State support for Vanke may be insufficient
Although Vanke has much smaller debt than Evergrande, a default would be painful: Vanke was once considered one of China’s better-financed real estate developers.
Shenzhen Metro Group, controlled by the Shenzhen municipal government, has provided more than 29 billion yuan ($4 billion) in shareholder loans to Vanke so far this year to help it repay debt, according to S&P Global.
This is not enough to repay all of its obligations. Fitch Ratings said Vanke had 60 billion yuan ($8 billion) in cash as of September 2025 and short-term debt of about 151 billion yuan ($21 billion).
“This is one of the most significant, quasi-state-backed developers that could default on repayments,” said Foreky Wong, founding partner of Fortune Ark Restructuring.
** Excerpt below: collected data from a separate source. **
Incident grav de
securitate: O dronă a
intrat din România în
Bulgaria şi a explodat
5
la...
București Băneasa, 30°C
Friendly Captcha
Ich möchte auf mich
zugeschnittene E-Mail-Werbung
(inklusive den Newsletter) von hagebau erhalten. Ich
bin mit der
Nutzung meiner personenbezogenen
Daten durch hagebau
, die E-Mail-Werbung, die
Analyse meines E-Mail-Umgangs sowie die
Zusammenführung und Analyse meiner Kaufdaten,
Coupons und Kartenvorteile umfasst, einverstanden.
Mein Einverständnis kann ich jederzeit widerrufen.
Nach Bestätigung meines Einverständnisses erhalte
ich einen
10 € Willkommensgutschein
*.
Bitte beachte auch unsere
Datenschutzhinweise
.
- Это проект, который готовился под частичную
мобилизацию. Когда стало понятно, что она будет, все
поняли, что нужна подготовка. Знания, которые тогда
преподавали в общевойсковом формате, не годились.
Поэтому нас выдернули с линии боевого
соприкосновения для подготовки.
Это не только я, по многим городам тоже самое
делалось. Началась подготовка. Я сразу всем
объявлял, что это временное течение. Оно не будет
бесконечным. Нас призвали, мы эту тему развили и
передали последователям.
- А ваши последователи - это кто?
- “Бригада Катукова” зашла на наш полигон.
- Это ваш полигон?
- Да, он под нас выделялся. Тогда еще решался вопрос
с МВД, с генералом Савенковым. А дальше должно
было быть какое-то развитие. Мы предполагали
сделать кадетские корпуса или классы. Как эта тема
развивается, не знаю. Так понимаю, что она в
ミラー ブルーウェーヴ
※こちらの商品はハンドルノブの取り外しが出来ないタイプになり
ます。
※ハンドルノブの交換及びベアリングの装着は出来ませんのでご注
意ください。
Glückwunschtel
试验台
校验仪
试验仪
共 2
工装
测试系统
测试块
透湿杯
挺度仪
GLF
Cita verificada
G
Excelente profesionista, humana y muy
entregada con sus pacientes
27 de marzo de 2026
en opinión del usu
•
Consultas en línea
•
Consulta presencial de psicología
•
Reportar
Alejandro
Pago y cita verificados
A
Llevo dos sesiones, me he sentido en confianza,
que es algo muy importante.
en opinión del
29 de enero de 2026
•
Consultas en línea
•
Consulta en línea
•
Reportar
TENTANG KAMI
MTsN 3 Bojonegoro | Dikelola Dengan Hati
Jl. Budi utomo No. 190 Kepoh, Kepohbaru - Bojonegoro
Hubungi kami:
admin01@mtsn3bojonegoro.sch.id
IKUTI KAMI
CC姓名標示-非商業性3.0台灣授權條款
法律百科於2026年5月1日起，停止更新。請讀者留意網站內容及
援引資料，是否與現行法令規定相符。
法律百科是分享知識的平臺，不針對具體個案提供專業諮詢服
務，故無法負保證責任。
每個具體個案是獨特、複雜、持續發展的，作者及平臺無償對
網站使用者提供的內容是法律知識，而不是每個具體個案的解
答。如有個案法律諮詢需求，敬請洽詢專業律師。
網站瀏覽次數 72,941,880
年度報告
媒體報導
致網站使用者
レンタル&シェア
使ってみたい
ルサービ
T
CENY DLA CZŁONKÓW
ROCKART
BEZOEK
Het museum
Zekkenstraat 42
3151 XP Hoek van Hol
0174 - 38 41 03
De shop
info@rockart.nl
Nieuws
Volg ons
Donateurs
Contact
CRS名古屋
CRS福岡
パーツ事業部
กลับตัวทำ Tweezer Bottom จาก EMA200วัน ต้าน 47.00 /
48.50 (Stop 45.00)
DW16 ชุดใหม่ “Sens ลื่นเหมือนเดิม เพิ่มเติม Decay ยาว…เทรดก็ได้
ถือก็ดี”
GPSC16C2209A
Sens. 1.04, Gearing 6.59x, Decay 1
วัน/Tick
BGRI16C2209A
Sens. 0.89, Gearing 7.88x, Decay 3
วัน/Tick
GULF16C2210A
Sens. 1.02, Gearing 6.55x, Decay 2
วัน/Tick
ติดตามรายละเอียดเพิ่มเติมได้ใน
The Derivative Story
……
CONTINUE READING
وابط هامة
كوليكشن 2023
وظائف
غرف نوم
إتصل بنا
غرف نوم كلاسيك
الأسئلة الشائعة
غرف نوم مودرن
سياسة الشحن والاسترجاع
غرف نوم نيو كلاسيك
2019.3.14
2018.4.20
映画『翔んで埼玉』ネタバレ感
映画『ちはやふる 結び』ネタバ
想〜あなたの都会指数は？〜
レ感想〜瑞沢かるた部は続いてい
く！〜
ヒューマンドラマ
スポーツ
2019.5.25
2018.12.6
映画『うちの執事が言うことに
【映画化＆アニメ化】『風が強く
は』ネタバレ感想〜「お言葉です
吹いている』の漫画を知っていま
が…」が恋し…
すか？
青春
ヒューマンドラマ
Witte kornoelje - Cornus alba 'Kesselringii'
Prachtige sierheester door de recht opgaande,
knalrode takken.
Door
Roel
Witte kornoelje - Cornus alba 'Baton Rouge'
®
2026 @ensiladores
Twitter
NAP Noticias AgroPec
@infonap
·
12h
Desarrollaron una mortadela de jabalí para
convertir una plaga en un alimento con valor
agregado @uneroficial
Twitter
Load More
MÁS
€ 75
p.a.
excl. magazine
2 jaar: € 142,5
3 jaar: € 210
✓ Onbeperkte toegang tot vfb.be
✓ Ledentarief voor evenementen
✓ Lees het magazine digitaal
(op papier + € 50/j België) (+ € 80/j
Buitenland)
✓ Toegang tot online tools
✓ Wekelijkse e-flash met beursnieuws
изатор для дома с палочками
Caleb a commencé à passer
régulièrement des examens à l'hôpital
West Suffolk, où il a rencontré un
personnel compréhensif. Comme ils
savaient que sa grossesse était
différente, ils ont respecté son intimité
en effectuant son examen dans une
Standard & Poor’s Global, one of the world’s major ratings agencies, recently downgraded Vanke’s rating to “selective default,” saying that extending the bond repayment period would be considered a distressed debt restructuring and “equal to a default.” Fitch Ratings also downgraded Vanke’s rating to “restricted default.”
What happens next?
Vanke, which had more than 120,000 employees as of last year, still faces hundreds of millions of dollars in debt repayments through 2026. Standard & Poor’s said the company faces more than 9.4 billion yuan in bonds maturing in the next six months.
Morningstar analyst Jeff Zhang said Vanke’s default could ripple through the broader real estate industry, making it harder for non-state developers to get help.
“If the Shenzhen government does not make a strong commitment to the bailout, we believe Vanke’s liquidity position should remain fragile,” Zhang said.